PROBLEM TO SOLVE: All records below should be repeated exactly, with the pictures left out.

DATA TO EXAMINE:
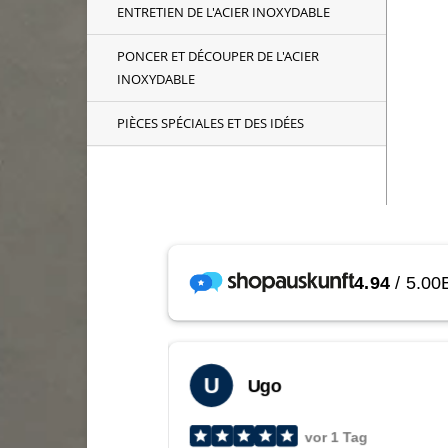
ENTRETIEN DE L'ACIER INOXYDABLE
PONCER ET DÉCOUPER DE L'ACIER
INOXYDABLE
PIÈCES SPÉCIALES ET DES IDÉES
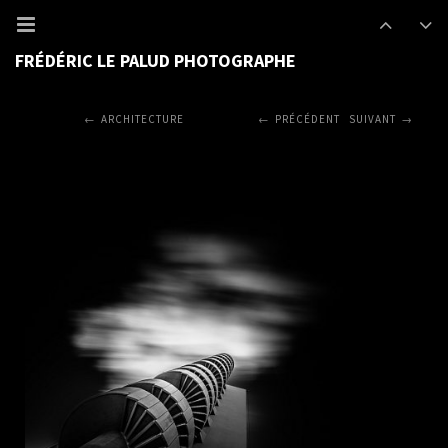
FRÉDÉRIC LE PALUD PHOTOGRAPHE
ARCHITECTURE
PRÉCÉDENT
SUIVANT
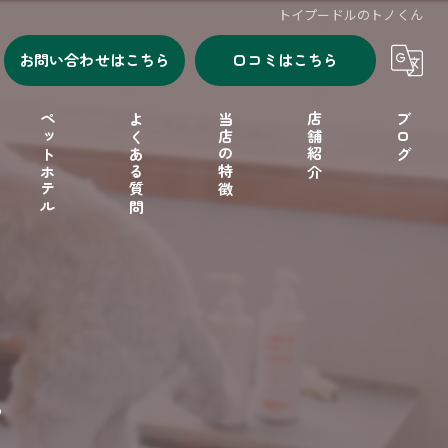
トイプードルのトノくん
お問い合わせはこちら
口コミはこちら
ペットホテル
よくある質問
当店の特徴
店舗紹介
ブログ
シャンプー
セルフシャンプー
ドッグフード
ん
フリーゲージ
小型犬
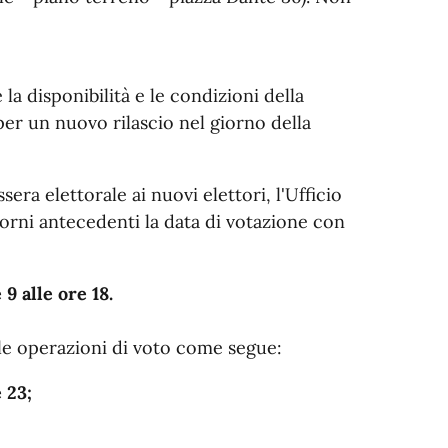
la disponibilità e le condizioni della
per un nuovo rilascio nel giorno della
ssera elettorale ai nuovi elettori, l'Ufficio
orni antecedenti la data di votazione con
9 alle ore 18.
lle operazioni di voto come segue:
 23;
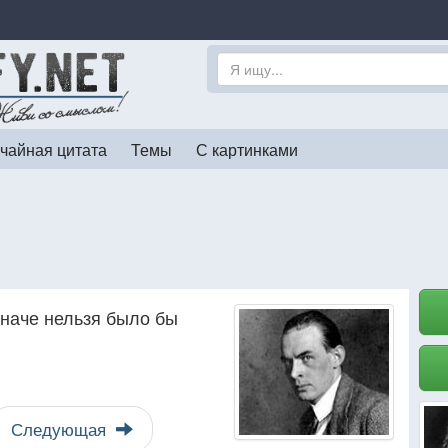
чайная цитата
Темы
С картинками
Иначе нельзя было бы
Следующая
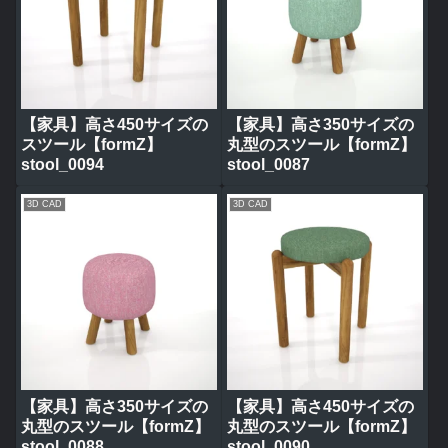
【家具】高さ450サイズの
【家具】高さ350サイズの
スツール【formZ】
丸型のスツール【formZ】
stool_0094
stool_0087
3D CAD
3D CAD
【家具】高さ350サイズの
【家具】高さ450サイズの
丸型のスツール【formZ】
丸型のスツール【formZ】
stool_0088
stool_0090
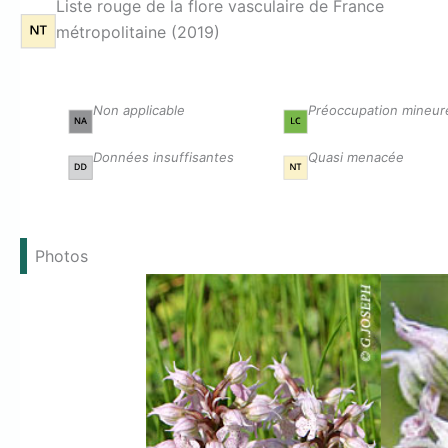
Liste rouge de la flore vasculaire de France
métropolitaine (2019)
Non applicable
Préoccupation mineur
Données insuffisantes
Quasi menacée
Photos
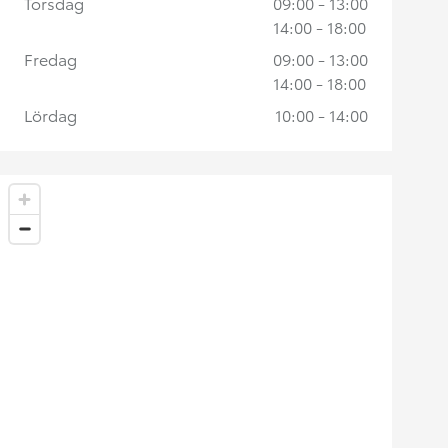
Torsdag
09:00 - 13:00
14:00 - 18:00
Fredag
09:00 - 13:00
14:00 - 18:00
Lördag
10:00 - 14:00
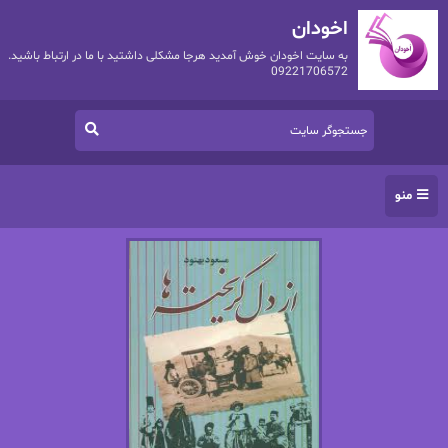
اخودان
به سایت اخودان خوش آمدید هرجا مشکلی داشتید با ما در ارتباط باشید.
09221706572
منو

ANSWER TO THE EXERCISE:
ENTRETIEN DE L'ACIER INOXYDABLE
PONCER ET DÉCOUPER DE L'ACIER
INOXYDABLE
PIÈCES SPÉCIALES ET DES IDÉES
FRÉDÉRIC LE PALUD PHOTOGRAPHE
ARCHITECTURE
PRÉCÉDENT
SUIVANT
トイプードルのトノくん
お問い合わせはこちら
口コミはこちら
ペットホテル
よくある質問
当店の特徴
店舗紹介
ブログ
シャンプー
セルフシャンプー
ドッグフード
ん
フリーゲージ
小型犬
la disponibilità e le condizioni della
per un nuovo rilascio nel giorno della
ssera elettorale ai nuovi elettori, l'Ufficio
orni antecedenti la data di votazione con
9 alle ore 18.
lle operazioni di voto come segue:
 23;
чайная цитата
Темы
С картинками
Иначе нельзя было бы
Следующая
【家具】高さ450サイズの
【家具】高さ350サイズの
スツール【formZ】
丸型のスツール【formZ】
stool_0094
stool_0087
3D CAD
3D CAD
【家具】高さ350サイズの
【家具】高さ450サイズの
丸型のスツール【formZ】
丸型のスツール【formZ】
stool_0088
stool_0090
Liste rouge de la flore vasculaire de France
métropolitaine (2019)
Non applicable
Préoccupation mineur
Données insuffisantes
Quasi menacée
Photos
Torsdag
09:00 - 13:00
14:00 - 18:00
Fredag
09:00 - 13:00
14:00 - 18:00
Lördag
10:00 - 14:00
اخودان
به سایت اخودان خوش آمدید هرجا مشکلی داشتید با ما در ارتباط باشید.
09221706572
منو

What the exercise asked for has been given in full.